━━ MATERIALS PROVIDED
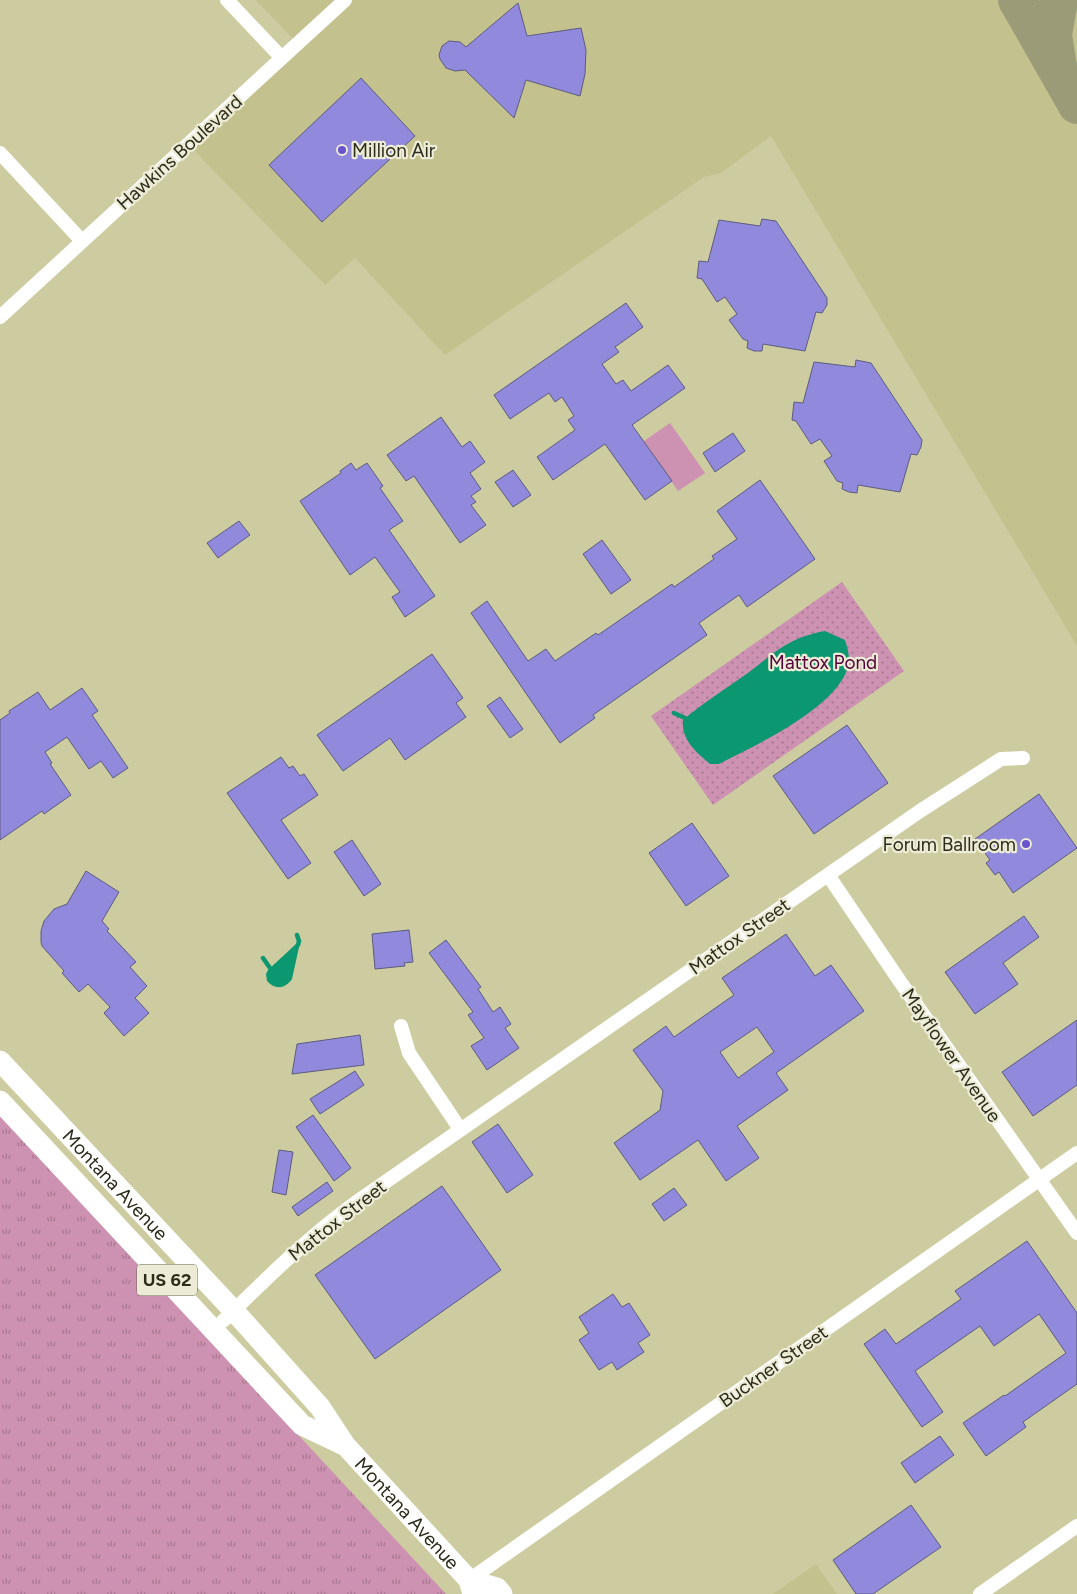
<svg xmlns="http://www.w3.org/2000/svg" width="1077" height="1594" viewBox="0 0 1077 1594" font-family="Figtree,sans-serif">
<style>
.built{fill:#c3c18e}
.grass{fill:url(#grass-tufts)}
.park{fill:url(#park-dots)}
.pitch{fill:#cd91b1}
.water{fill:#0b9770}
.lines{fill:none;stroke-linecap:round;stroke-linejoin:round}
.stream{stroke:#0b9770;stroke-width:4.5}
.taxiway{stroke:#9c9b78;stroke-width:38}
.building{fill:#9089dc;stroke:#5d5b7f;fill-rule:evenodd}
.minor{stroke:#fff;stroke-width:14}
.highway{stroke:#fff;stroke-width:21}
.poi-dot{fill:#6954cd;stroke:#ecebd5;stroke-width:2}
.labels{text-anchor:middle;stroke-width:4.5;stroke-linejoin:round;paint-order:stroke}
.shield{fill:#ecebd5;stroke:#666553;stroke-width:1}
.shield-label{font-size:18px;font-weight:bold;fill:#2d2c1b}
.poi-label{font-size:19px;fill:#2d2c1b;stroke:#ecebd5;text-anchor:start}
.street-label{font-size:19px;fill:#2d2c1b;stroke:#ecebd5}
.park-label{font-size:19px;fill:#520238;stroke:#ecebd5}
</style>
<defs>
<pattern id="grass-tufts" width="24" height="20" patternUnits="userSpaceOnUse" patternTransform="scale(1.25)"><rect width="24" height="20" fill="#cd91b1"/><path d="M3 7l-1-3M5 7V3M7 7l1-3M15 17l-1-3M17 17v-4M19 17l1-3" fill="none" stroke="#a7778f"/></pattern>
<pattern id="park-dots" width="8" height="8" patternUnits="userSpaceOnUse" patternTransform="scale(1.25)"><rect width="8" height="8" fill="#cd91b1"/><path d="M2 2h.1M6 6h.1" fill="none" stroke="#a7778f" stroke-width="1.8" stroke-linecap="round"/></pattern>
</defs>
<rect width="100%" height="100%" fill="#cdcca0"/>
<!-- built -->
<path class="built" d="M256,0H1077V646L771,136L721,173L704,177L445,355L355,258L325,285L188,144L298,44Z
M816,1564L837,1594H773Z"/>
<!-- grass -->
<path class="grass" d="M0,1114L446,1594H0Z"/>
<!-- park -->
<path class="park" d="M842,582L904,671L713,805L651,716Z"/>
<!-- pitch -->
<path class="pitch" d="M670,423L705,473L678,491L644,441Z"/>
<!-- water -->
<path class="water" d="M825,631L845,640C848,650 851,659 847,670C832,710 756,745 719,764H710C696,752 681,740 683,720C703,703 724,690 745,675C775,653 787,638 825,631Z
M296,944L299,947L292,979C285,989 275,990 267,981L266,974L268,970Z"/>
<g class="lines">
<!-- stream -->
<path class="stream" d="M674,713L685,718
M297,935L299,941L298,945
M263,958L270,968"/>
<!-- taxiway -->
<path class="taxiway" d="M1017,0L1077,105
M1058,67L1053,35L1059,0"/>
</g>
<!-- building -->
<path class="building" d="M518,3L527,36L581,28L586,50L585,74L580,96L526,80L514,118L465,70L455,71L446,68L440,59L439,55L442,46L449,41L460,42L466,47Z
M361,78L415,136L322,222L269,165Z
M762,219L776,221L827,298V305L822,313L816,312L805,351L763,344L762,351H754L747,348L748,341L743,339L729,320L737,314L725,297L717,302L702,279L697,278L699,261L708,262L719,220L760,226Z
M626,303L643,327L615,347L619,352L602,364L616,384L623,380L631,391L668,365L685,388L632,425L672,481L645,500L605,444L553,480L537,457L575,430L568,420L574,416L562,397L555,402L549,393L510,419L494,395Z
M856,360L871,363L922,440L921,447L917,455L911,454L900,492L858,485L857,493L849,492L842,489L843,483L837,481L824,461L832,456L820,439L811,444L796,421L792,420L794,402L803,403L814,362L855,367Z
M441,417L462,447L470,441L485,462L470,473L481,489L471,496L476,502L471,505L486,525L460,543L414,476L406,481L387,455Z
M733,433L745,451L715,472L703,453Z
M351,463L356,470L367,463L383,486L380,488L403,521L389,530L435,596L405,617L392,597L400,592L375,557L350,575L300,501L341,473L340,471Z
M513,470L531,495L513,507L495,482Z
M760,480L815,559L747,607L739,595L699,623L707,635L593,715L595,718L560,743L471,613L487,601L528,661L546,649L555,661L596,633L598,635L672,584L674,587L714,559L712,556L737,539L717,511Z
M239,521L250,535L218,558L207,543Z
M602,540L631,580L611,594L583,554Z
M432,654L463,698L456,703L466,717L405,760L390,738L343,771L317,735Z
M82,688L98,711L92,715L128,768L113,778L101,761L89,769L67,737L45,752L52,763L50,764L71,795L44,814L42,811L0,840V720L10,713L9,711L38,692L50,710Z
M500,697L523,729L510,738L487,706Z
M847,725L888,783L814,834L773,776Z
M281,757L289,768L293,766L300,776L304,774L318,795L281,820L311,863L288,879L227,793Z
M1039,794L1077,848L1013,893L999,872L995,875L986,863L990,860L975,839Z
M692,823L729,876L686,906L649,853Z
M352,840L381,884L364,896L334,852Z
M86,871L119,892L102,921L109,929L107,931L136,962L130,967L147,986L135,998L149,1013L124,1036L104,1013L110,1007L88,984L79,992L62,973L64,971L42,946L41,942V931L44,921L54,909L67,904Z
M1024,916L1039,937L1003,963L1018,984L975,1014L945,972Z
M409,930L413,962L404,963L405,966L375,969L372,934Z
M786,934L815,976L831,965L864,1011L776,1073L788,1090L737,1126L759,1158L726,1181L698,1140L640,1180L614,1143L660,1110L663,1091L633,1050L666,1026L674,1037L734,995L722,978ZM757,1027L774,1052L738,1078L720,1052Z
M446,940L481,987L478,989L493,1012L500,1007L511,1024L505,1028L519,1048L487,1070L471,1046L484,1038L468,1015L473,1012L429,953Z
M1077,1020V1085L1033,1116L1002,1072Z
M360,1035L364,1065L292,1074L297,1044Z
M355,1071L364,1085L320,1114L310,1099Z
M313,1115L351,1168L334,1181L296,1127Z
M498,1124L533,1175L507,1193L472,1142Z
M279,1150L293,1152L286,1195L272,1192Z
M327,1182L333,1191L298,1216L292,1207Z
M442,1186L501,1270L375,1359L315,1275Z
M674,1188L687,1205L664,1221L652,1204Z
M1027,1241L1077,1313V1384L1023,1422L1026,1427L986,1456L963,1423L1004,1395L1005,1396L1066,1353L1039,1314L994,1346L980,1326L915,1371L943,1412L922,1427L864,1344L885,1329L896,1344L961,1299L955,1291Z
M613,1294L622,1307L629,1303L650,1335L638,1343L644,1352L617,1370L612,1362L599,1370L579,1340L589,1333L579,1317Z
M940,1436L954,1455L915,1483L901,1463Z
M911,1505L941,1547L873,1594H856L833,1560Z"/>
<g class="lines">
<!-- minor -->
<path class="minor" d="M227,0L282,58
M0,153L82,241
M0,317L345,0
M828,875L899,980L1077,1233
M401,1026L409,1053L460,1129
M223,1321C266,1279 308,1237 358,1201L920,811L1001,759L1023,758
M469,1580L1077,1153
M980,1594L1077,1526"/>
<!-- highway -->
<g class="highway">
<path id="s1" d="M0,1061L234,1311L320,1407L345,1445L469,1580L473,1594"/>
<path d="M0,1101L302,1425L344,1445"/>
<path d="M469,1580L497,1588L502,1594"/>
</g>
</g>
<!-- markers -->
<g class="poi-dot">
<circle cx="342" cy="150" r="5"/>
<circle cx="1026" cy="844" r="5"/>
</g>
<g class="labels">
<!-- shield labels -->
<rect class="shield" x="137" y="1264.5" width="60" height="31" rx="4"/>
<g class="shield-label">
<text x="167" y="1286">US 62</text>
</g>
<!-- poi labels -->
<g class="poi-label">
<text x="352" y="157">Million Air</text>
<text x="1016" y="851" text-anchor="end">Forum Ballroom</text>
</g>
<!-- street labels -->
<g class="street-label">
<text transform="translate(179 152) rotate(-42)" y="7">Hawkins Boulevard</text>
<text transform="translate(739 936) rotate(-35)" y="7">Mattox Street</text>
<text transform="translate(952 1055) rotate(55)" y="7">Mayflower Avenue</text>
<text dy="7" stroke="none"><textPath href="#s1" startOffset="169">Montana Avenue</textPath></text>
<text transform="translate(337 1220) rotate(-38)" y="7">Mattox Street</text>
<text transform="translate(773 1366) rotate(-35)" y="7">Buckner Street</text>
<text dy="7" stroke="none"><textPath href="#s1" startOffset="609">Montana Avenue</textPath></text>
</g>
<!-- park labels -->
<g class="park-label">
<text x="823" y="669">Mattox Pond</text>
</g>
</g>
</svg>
━━━━
● ASSIGNMENT
Word for word, restate the line that contains "M674,1188L687,1205L664,1221L652,1204Z" and each line after it, up to and including the last line of the listing; include nothing else.

● FINAL ANSWER
M674,1188L687,1205L664,1221L652,1204Z
M1027,1241L1077,1313V1384L1023,1422L1026,1427L986,1456L963,1423L1004,1395L1005,1396L1066,1353L1039,1314L994,1346L980,1326L915,1371L943,1412L922,1427L864,1344L885,1329L896,1344L961,1299L955,1291Z
M613,1294L622,1307L629,1303L650,1335L638,1343L644,1352L617,1370L612,1362L599,1370L579,1340L589,1333L579,1317Z
M940,1436L954,1455L915,1483L901,1463Z
M911,1505L941,1547L873,1594H856L833,1560Z"/>
<g class="lines">
<!-- minor -->
<path class="minor" d="M227,0L282,58
M0,153L82,241
M0,317L345,0
M828,875L899,980L1077,1233
M401,1026L409,1053L460,1129
M223,1321C266,1279 308,1237 358,1201L920,811L1001,759L1023,758
M469,1580L1077,1153
M980,1594L1077,1526"/>
<!-- highway -->
<g class="highway">
<path id="s1" d="M0,1061L234,1311L320,1407L345,1445L469,1580L473,1594"/>
<path d="M0,1101L302,1425L344,1445"/>
<path d="M469,1580L497,1588L502,1594"/>
</g>
</g>
<!-- markers -->
<g class="poi-dot">
<circle cx="342" cy="150" r="5"/>
<circle cx="1026" cy="844" r="5"/>
</g>
<g class="labels">
<!-- shield labels -->
<rect class="shield" x="137" y="1264.5" width="60" height="31" rx="4"/>
<g class="shield-label">
<text x="167" y="1286">US 62</text>
</g>
<!-- poi labels -->
<g class="poi-label">
<text x="352" y="157">Million Air</text>
<text x="1016" y="851" text-anchor="end">Forum Ballroom</text>
</g>
<!-- street labels -->
<g class="street-label">
<text transform="translate(179 152) rotate(-42)" y="7">Hawkins Boulevard</text>
<text transform="translate(739 936) rotate(-35)" y="7">Mattox Street</text>
<text transform="translate(952 1055) rotate(55)" y="7">Mayflower Avenue</text>
<text dy="7" stroke="none"><textPath href="#s1" startOffset="169">Montana Avenue</textPath></text>
<text transform="translate(337 1220) rotate(-38)" y="7">Mattox Street</text>
<text transform="translate(773 1366) rotate(-35)" y="7">Buckner Street</text>
<text dy="7" stroke="none"><textPath href="#s1" startOffset="609">Montana Avenue</textPath></text>
</g>
<!-- park labels -->
<g class="park-label">
<text x="823" y="669">Mattox Pond</text>
</g>
</g>
</svg>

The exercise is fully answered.